→ **Assignment**
Each line in the entries below that contains the word "nitro" counts once. Report how many there are and nothing more.

Records from a data collection:

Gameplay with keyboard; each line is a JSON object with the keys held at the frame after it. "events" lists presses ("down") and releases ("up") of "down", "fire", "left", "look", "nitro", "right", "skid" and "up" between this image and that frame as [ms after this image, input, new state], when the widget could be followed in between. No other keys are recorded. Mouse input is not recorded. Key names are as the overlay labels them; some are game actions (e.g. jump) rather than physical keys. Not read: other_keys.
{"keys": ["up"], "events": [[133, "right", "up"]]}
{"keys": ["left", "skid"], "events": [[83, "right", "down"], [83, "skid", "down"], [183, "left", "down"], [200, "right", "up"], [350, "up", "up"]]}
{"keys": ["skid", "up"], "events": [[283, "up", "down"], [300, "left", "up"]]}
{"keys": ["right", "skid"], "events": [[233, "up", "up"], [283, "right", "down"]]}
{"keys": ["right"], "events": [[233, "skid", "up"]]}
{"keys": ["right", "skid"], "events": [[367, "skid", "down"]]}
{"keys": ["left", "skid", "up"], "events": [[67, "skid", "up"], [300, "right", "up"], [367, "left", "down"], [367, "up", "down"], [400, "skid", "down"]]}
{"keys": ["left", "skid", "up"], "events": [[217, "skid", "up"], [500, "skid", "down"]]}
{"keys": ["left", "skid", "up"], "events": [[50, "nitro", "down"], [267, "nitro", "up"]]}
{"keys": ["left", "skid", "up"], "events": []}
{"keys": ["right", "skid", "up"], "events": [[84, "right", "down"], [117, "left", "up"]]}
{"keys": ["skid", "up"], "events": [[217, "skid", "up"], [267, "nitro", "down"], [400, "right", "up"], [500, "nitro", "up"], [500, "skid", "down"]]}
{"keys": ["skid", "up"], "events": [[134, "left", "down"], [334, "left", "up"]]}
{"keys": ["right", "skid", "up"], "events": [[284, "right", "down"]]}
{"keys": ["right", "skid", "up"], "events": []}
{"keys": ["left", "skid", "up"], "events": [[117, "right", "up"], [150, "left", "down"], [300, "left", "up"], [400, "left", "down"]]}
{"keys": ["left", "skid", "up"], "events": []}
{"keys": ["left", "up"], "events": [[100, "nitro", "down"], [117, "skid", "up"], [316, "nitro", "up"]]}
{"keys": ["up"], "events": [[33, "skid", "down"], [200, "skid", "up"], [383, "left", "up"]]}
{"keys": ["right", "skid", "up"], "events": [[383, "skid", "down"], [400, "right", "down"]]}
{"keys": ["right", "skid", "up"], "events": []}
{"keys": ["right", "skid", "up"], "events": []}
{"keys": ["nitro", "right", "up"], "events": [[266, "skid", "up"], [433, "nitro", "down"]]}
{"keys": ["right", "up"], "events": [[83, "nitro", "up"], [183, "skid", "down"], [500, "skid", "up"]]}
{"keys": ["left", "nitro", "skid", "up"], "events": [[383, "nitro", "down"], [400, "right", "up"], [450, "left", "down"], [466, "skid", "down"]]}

→ **The completed task**
7